The New Mexico Higher Education Department provided the following information:
The NMSU Tribal Extension Centers will be comprised of the following program
areas:
1.
Agriculture and natural resource management;
2.
4-H youth education;
3.
Community resource, economic, and leadership development; and
4.
Strengthening families through education in health, nutrition, and family resource
management.
This request was not submitted by NMSU to the NMHED for review. However, a
request in the amount of $747,000 was submitted by NMSU to the New Mexico Higher
Education Department for review, which is an increase of $500,000 to FY08 recurring
funding. The Department’s executive funding recommendation for FY09 is a continuance
of FY08 recurring funding in the amount of $247,000 from HB2 and SB611.
CONFLICT, DUPLICATION, COMPANIONSHIP, RELATIONSHIP
SB 363 relates to HB 25 Tribal Cooperative Extension Centers and SB 363 differs from HB 25
in that:
HB 25 was endorsed
by the Interim Indian Affairs Committee. SB 363 is not
.

| Recorded data |
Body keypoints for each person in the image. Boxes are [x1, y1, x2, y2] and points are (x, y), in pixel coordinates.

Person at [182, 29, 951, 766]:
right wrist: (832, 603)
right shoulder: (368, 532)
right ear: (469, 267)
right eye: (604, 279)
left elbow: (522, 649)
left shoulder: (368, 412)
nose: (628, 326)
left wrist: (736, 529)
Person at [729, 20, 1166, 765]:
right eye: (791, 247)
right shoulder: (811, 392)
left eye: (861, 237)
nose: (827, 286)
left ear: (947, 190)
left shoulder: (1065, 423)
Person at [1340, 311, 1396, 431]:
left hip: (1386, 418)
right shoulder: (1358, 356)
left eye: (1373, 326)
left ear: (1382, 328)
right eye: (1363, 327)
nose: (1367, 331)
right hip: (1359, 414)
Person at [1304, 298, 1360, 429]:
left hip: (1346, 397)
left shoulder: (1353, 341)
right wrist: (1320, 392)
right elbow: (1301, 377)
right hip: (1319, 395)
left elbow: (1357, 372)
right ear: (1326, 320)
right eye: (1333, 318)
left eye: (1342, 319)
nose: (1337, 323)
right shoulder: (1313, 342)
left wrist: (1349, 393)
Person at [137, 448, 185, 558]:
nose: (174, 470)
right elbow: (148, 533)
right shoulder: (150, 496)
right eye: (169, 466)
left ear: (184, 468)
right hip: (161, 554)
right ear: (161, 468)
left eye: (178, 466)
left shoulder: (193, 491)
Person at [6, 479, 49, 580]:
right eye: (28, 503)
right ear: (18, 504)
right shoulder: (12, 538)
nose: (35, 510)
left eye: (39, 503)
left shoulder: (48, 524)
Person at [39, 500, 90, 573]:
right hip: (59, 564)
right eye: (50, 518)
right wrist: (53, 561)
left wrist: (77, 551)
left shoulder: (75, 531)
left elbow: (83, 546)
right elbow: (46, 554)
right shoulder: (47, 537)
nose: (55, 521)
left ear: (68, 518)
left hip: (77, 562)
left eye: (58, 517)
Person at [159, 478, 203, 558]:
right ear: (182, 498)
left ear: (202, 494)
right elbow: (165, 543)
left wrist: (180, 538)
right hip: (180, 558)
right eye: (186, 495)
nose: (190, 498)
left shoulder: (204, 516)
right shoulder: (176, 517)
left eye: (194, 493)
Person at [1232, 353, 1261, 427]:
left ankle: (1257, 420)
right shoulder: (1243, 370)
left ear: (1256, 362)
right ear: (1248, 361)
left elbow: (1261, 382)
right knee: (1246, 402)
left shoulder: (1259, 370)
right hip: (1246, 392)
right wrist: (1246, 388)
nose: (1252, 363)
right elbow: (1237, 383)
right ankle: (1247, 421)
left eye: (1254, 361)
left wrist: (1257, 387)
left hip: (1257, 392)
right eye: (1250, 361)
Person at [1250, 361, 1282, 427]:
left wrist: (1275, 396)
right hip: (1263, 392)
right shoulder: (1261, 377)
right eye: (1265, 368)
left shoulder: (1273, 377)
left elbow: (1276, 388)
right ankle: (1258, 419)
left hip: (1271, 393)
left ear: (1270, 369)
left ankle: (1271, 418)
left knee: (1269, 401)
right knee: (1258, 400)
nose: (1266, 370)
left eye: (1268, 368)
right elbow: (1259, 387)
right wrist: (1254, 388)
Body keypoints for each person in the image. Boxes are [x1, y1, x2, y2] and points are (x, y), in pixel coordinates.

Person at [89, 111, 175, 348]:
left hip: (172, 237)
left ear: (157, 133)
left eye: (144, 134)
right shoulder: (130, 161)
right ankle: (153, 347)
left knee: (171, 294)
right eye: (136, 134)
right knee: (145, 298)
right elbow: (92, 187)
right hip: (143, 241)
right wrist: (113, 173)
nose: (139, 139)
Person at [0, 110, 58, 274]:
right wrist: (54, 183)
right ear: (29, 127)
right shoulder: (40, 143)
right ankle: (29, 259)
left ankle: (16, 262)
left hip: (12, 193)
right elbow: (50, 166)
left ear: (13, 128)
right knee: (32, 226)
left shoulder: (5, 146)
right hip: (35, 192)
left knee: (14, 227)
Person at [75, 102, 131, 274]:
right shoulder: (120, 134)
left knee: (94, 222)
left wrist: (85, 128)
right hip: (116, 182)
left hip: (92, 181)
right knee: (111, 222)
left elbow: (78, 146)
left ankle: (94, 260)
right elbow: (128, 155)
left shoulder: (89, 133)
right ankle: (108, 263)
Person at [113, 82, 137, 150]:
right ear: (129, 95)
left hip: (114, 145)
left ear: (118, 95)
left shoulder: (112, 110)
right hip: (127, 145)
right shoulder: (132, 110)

| Required tasks |
[a] Repeat the Tribal Extension Centers passage from "Community resource, economic, and" to "management.".
[b] Answer these questions from the Tribal Extension Centers passage:
(i) How many program areas will the NMSU Tribal Extension Centers comprise?
(ii) What amount did NMSU submit to the New Mexico Higher Education Department for review?
(iii) Which committee endorsed HB 25?
[c] Carry the Tribal Extension Centers passage on from its last line.
The items are not needed for this work.

| Results |
[a]
Community resource, economic, and leadership development; and
4.
Strengthening families through education in health, nutrition, and family resource
management.

[b]
(i) Four.
(ii) $747,000.
(iii) The Interim Indian Affairs Committee.

[c]
HB 25 was for an appropriation of $500,000
, SB 363 is for an appropriation of $50,000
.
HB 25 was for the development
of three (3) additional NMSU tribal cooperative
extension centers. SB 363 is for base funding support
of NMSU tribal cooperative
extension centers.
CONFLICT, DUPLICATION, COMPANIONSHIP, RELATIONSHIP
House Bill 25 appropriates $500,000 for the creation of three Tribal Extension Centers is a
companion bill to SB363.
The Cooperative Extension Service is funded through the General Appropriation Act. The FY 08
Act provided $12,257,800 for CES.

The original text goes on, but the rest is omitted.